Gigantes das redes sociais estão no centro de uma nova crise de imagem e regulação. Ex-funcionários e denunciantes revelaram à BBC que empresas como Meta (dona do Facebook e Instagram) e TikTok permitiram a disseminação de conteúdos nocivos em seus feeds, mesmo cientes de que seus algoritmos priorizavam a indignação para manter o engajamento dos usuários. Segundo os relatos, a busca por lucros e atenção superou protocolos de segurança essenciais para combater a violência, a chantagem sexual e até o terrorismo.

​As revelações indicam que as pesquisas internas dessas companhias já haviam detectado que publicações que geram raiva ou medo têm maior alcance. Em vez de mitigar esses riscos, as plataformas teriam optado por manter o sistema em funcionamento para não prejudicar as métricas de retenção. Um dos casos citados envolve o lançamento do Instagram Reels, que, segundo o ex-funcionário Matt Motyl, chegou ao público sem proteções suficientes contra conteúdos de ódio.
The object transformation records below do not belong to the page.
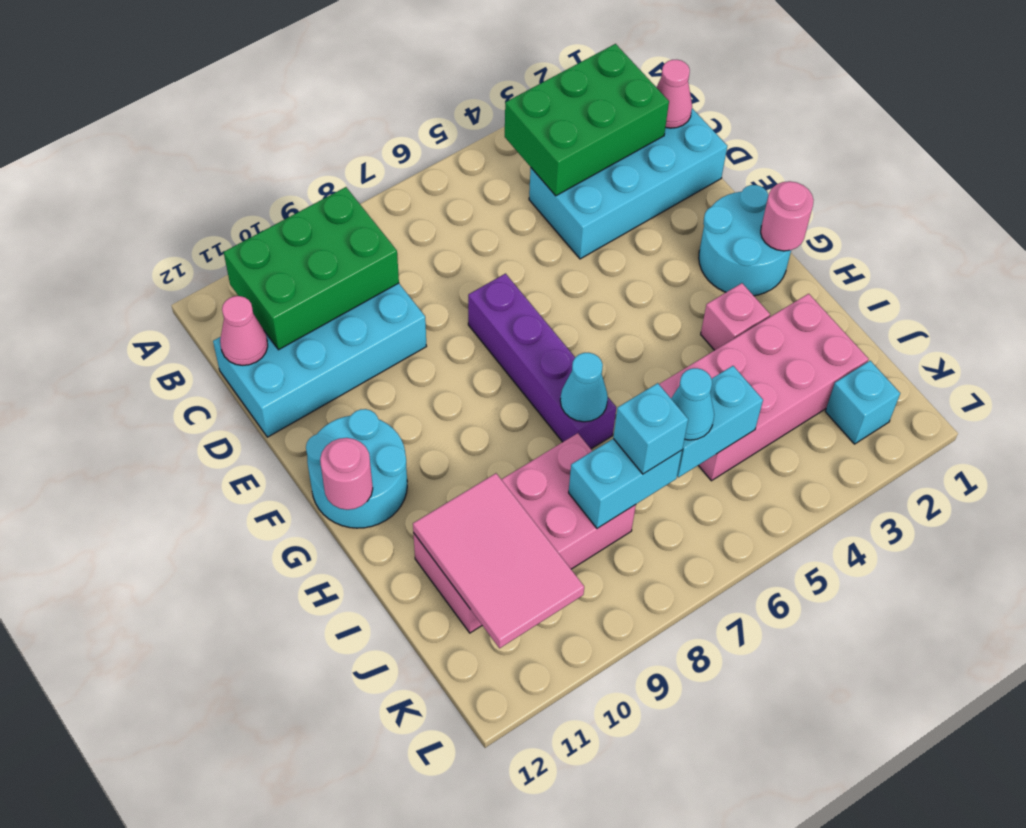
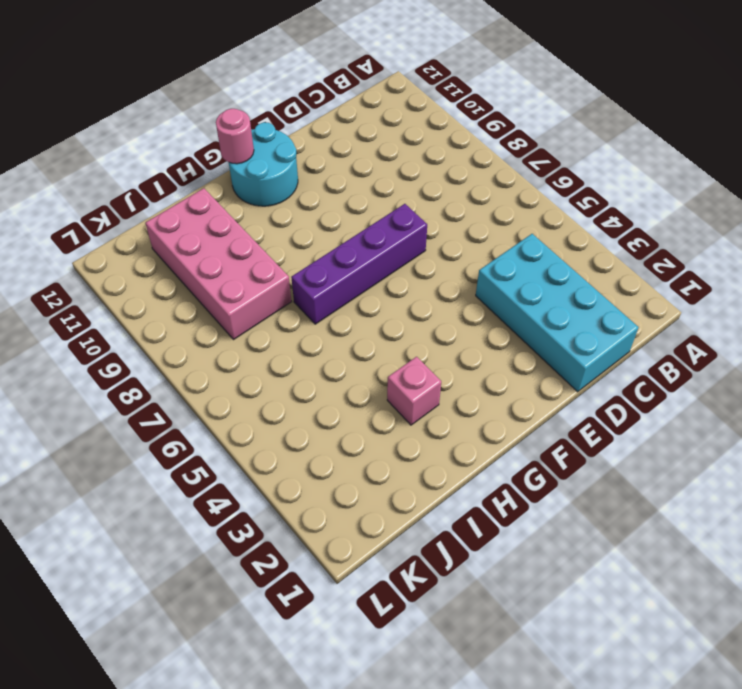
none -> cyan 2x4 brick [213,283,427,437]
none -> cyan 2x2 round brick [699,185,791,296]
none -> pink 2x4 brick [659,294,869,481]

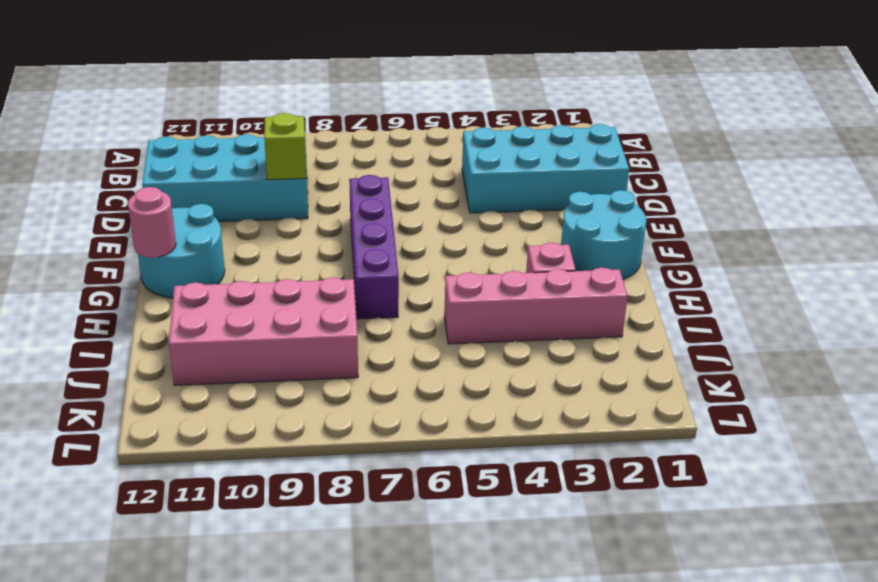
lime 1x1 brick [264,113,306,180] -> none
pink 1x4 brick [444,268,628,344] -> pink 2x4 brick [659,294,869,481]
none -> cyan 1x1 brick [825,361,900,444]
none -> green 2x3 brick [505,44,669,196]
none -> green 2x3 brick [224,187,399,350]

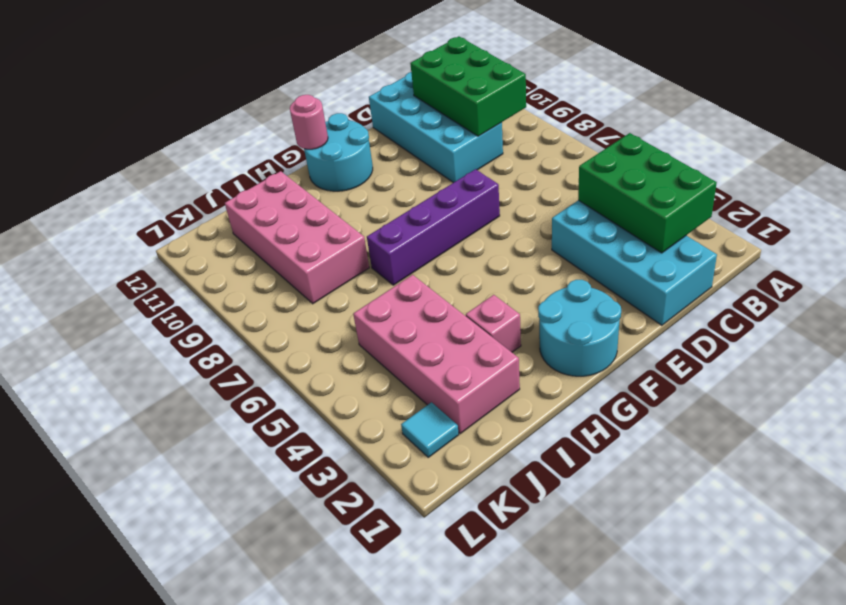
cyan 1x1 tile [401,402,459,457] -> cyan 1x1 brick [825,361,900,444]
none -> pink 1x1 cone [656,60,692,128]
none -> pink 1x1 cone [220,296,268,365]
none -> pink 1x1 round brick [761,181,814,251]

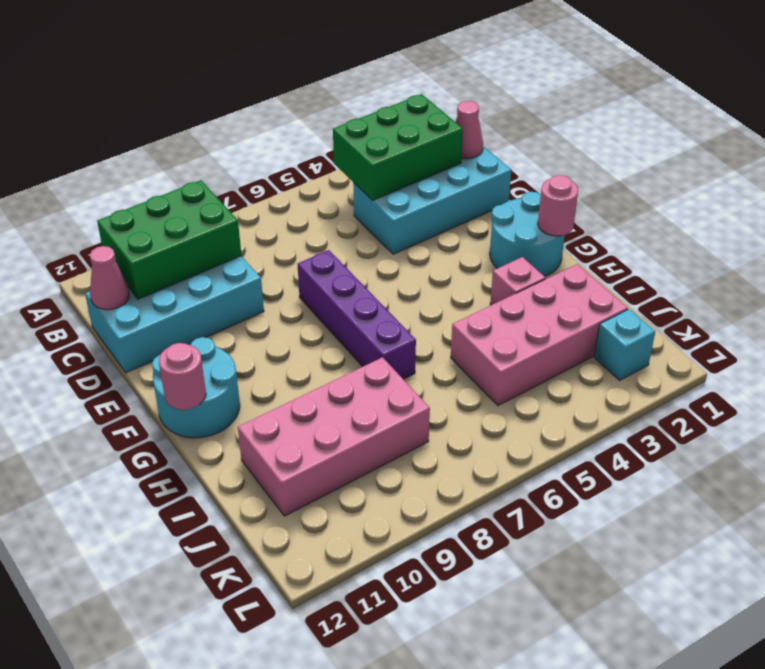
none -> cyan 1x1 cone [560,353,608,422]
none -> pink 2x3 tile [413,473,584,648]
none -> cyan 1x2 brick [677,366,763,477]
O cenário no Brasil: STF e Ministério da Justiça apertam o cerco

​As novidades sobre o tema ganharam força no Brasil com decisões recentes do Supremo Tribunal Federal (STF). Em junho de 2025, a Corte estabeleceu um marco decisivo para a responsabilização das “Big Techs”. O entendimento atual é de que as plataformas podem ser corresponsáveis por conteúdos criminosos se não agirem rapidamente após denúncias, alterando a lógica anterior do Marco Civil da Internet.

​Além disso, o Ministério da Justiça e Segurança Pública (MJSP) notificou o TikTok em março de 2026, exigindo explicações sobre tendências (trends) que incentivam a violência contra a mulher. A pasta deu um prazo de cinco dias para que a empresa detalhasse como seus sistemas automatizados detectam e removem conteúdos misóginos e como o algoritmo de recomendação é controlado para evitar a viralização de crimes.
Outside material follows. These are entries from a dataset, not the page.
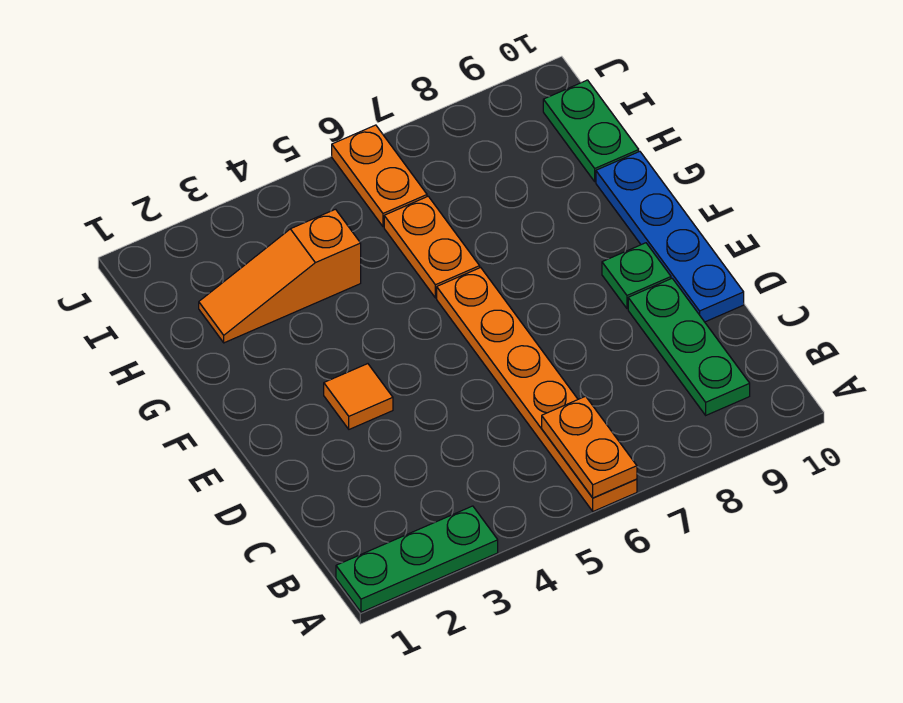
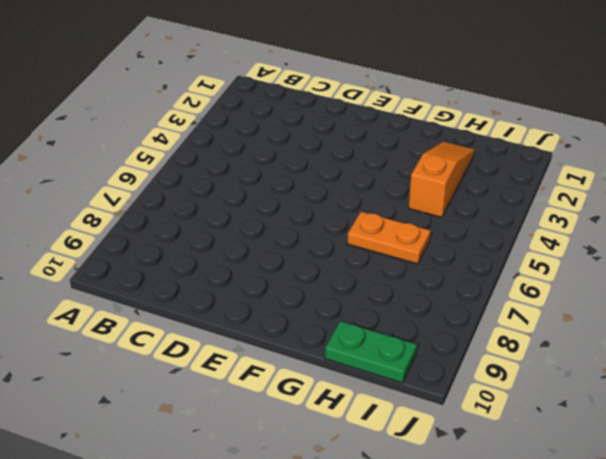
none -> green 1x3 plate [336,506,498,612]
none -> orange 1x6 plate [437,268,637,511]

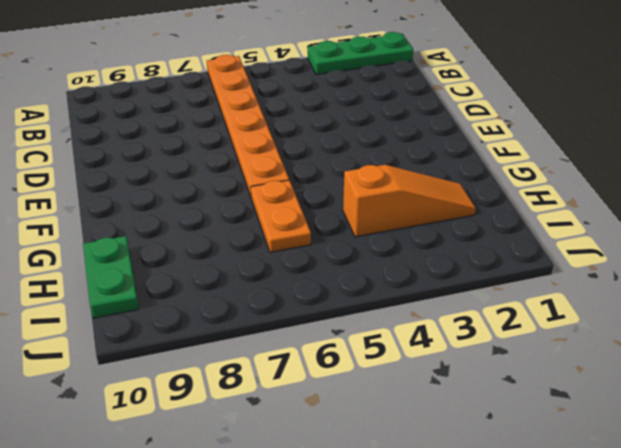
none -> green 1x3 plate [628,279,750,415]
none -> blue 1x4 plate [596,151,744,322]

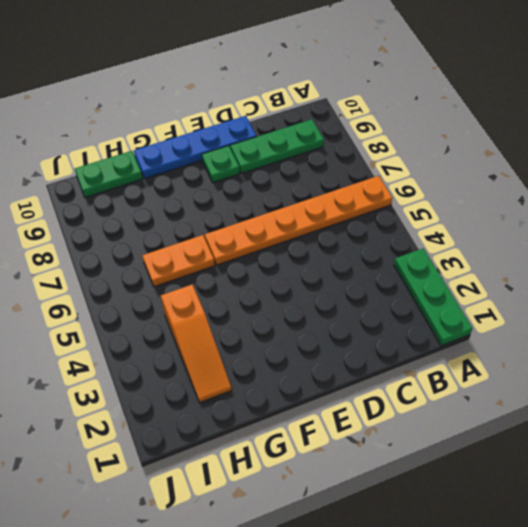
none -> orange 1x1 tile [324,364,393,429]
none -> orange 1x2 plate [332,125,427,227]

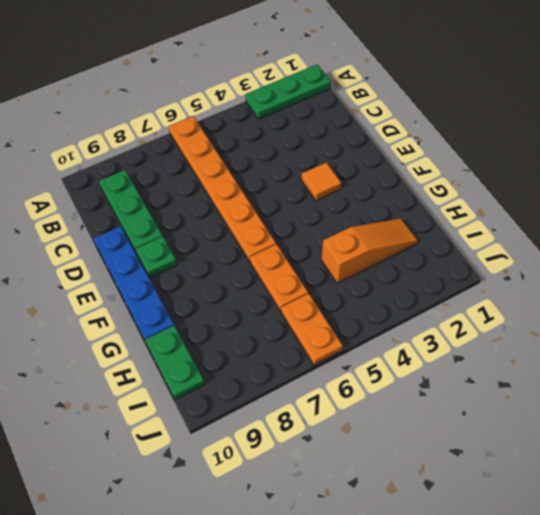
none -> orange 1x2 plate [542,396,637,498]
Impactos na saúde mental e segurança pública

​Especialistas e órgãos internacionais, como a Unesco, alertam que a desinformação e o conteúdo tóxico são os principais riscos globais para os próximos anos. O modelo de negócio, descrito pelo ministro Alexandre de Moraes como “perverso”, transforma o ódio em um ativo financeiro: quanto mais tempo o usuário permanece indignado, mais anúncios consome e mais dados gera para as empresas.

​No campo da saúde mental, estudos publicados em 2024 e 2025 reforçam a conexão entre o uso excessivo dessas redes e o aumento de casos de ansiedade, depressão e radicalização de jovens. Relatos colhidos pela investigação da BBC mostram usuários que se sentiram “radicalizados pelo algoritmo” desde a adolescência, sendo expostos a visões extremistas que alimentavam uma sensação constante de raiva e dessensibilização à violência real.

​As empresas, por sua vez, defendem-se afirmando que investem bilhões de dólares em segurança e moderação de conteúdo. Entretanto, a pressão por regulamentações mais rígidas — como o PL das Fake News e normas globais da União Europeia — continua a crescer, sinalizando que a era da autorregulação das redes sociais pode estar chegando ao fim.